§ **읽을 글**
____________________

Defender for IoT를 사용하여 OT 모니터링 시스템 계획
이 문서는 Microsoft Defender for IoT를 사용한 OT 모니터링의 배포 경로를 설명하는 일련의 문서 중 하나입니다.
아래 콘텐츠를 사용하여 모니터링하려는 사이트, 사용자 그룹 및 유형 등을 포함하여 Microsoft Defender for IoT를 사용하여 전체 OT 모니터링을 계획하는 방법을 알아봅니다.
필수 조건
OT 모니터링 배포 계획을 시작하기 전에 Azure 구독 및 OT 계획 온보딩 Defender for IoT가 있는지 확인합니다. 자세한 내용은 Microsoft Defender for IoT 평가판 시작을 참조하세요.
이 단계는 아키텍처 팀에서 수행합니다.
OT 사이트 및 영역 계획
OT 네트워크를 사용하는 경우 조직에서 네트워크에 연결된 리소스가 있는 모든 위치를 나열한 다음, 해당 위치를 사이트 및 영역으로 분할하는 것이 좋습니다.
각 물리적 위치에는 자체 사이트가 있을 수 있으며 영역으로 더 세분화됩니다. 각 센서가 네트워크의 특정 영역만 커버할 수 있도록 각 OT 네트워크 센서를 특정 사이트 및 영역에 연결합니다.
사이트 및 영역을 사용하면 제로 트러스트 원칙이 지원되며 추가 모니터링 및 보고 세분성을 제공합니다.
예를 들어 성장하는 회사가 파리, 라고스, 두바이 및 톈진에 공장과 사무실을 갖고 있는 경우 다음과 같이 네트워크를 분할할 수 있습니다.
| Site | 영역 |
|---|---|
| 파리 사무실 | - 1층(게스트) - 2층(판매) - 2층(Executive) |
| 라고스 사무실 | - 1층(사무실) - 1~2층(공장) |
| 두바이 사무실 | - 1층(컨벤션 센터) - 1층(판매) - 2층(사무실) |
| 톈진 사무실 | - 1층(사무실) - 1~2층(공장) |
자세한 사이트 및 영역을 계획하지 않으면 Defender for IoT는 여전히 기본 사이트 및 영역을 사용하여 모든 OT 센서에 할당합니다.
자세한 내용은 제로 트러스트 및 OT 네트워크를 참조하세요.

____________________

§ **데이터 목록**
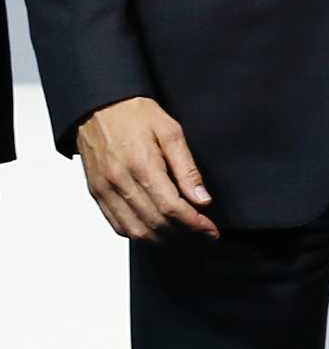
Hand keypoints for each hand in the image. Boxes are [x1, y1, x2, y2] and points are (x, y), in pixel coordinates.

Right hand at [76, 97, 218, 241]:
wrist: (98, 107)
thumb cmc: (137, 115)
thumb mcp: (171, 132)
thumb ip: (187, 168)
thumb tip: (202, 199)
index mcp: (142, 164)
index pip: (172, 207)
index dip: (195, 224)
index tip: (211, 231)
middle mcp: (120, 181)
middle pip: (155, 223)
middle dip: (184, 236)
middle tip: (204, 237)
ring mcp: (104, 190)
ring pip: (135, 230)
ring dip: (163, 240)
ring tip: (185, 239)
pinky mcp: (96, 193)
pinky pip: (117, 225)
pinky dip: (139, 234)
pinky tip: (157, 233)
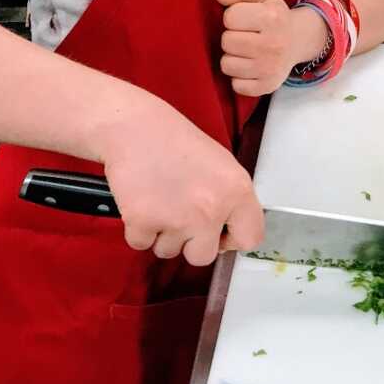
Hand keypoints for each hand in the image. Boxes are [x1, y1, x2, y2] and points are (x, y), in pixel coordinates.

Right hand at [97, 99, 263, 266]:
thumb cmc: (175, 141)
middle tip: (179, 212)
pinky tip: (142, 200)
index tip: (219, 233)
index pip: (250, 238)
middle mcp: (211, 209)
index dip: (231, 238)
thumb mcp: (221, 164)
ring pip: (169, 251)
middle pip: (203, 256)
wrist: (133, 127)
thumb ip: (230, 200)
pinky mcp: (143, 223)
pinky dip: (137, 228)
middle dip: (189, 241)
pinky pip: (141, 243)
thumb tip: (227, 234)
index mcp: (237, 191)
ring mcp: (177, 219)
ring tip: (159, 198)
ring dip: (161, 233)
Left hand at [214, 0, 328, 96]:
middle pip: (227, 41)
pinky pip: (236, 85)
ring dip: (232, 57)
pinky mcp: (267, 86)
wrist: (298, 41)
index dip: (233, 16)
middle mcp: (273, 44)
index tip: (244, 18)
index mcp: (272, 17)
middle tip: (245, 35)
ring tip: (246, 50)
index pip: (230, 17)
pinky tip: (250, 66)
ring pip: (227, 64)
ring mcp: (270, 68)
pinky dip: (239, 76)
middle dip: (232, 36)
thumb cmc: (274, 15)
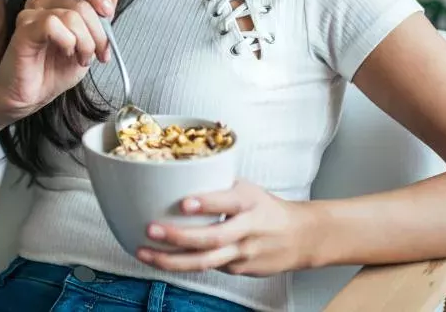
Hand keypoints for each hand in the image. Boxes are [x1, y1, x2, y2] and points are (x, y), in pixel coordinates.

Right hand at [0, 0, 121, 120]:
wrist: (32, 96)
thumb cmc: (53, 71)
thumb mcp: (89, 42)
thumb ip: (100, 16)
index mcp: (58, 1)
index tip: (108, 13)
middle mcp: (43, 3)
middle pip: (82, 3)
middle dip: (99, 33)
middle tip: (98, 53)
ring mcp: (31, 14)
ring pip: (72, 16)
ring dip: (85, 43)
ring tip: (81, 58)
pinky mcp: (24, 29)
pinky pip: (53, 24)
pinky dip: (68, 42)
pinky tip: (66, 53)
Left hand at [135, 180, 317, 276]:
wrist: (300, 237)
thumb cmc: (266, 208)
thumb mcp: (247, 188)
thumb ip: (216, 185)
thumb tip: (176, 174)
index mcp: (249, 202)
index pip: (228, 202)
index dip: (206, 203)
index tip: (184, 203)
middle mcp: (247, 229)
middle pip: (213, 238)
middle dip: (178, 237)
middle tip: (151, 229)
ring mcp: (243, 253)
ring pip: (205, 261)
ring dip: (171, 260)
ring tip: (145, 252)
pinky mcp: (238, 270)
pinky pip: (207, 268)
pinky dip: (181, 264)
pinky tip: (160, 258)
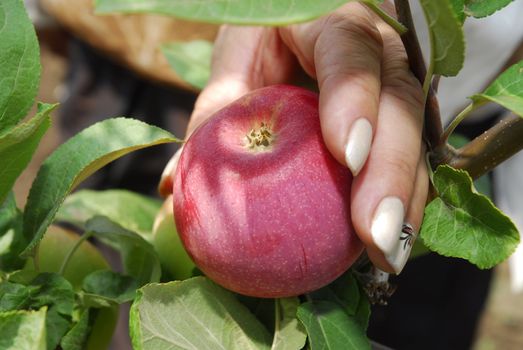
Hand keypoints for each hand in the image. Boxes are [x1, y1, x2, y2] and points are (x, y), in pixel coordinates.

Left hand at [160, 2, 427, 273]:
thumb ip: (214, 114)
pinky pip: (412, 158)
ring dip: (406, 201)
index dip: (354, 100)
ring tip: (385, 257)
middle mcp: (378, 49)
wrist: (300, 29)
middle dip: (390, 173)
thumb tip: (172, 189)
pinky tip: (388, 245)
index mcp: (331, 21)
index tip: (347, 156)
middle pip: (399, 103)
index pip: (349, 52)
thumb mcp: (233, 65)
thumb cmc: (263, 41)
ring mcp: (396, 83)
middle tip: (372, 234)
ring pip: (417, 137)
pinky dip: (402, 203)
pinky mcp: (400, 117)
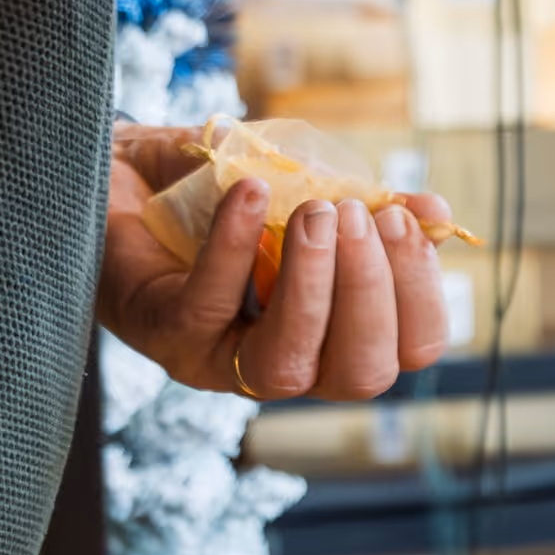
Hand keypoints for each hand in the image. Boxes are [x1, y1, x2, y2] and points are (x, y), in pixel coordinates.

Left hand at [99, 126, 455, 402]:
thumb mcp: (305, 189)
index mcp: (330, 333)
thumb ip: (366, 205)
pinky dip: (236, 247)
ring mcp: (218, 359)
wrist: (118, 180)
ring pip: (287, 366)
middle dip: (372, 291)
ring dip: (314, 286)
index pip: (408, 351)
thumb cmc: (219, 193)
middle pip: (360, 374)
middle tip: (357, 215)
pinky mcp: (163, 333)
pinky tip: (252, 193)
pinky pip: (210, 306)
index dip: (423, 294)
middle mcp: (281, 362)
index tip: (409, 220)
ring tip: (314, 213)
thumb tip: (436, 212)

____________________

§ **작업 과제**
위에 실린 Defender for IoT OT 모니터링 계획 글을 마지막 문장 다음부터 이어서 써 주세요.

§ **과제 결과**
되풀이 IP 범위에 대한 영역 분리
각 영역은 여러 센서를 지원할 수 있으며 대규모로 Defender for IoT를 배포하는 경우 각 센서는 동일한 디바이스의 다양한 측면을 감지할 수 있습니다. Defender for IoT는 동일한 IP 및 MAC 주소와 같은 디바이스 특성의 동일한 논리적 조합으로 동일한 영역에서 검색된 디바이스를 자동으로 통합합니다.
여러 네트워크를 사용하고 되풀이 IP 주소 범위와 같은 유사한 특성을 가진 고유한 디바이스가 있는 경우 Defender for IoT가 디바이스를 구분하고 각 디바이스를 고유하게 식별할 수 있도록 각 센서를 별도의 영역에 할당합니다.
예를 들어 네트워크는 두 개의 Defender for IoT 사이트 및 영역에 논리적으로 할당된 6개의 네트워크 세그먼트를 사용하여 다음 이미지와 같이 표시될 수 있습니다. 이 이미지는 서로 다른 프로덕션 라인의 IP 주소가 동일한 두 개의 네트워크 세그먼트를 보여 줍니다.
이 경우 반복되는 IP 주소가 있는 세그먼트의 디바이스가 잘못 통합되지 않고 디바이스 인벤토리에서 별도의 고유한 디바이스로 식별되도록 사이트 2를 두 개의 별도 영역으로 분리하는 것이 좋습니다.
예시:
사용자 계획
조직에서 Defender for IoT를 사용할 사용자와 해당 사용 사례를 이해합니다. SOC(보안 운영 센터) 및 IT 담당자가 가장 일반적인 사용자이지만 Azure 또는 로컬 리소스의 리소스에 대한 읽기 액세스가 필요한 다른 사용자가 조직에 있을 수 있습니다.
Azure에서 사용자 할당은 Microsoft Entra ID 및 RBAC 역할을 기반으로 합니다. 네트워크를 여러 사이트로 분할하는 경우 사이트별로 적용할 권한을 결정합니다.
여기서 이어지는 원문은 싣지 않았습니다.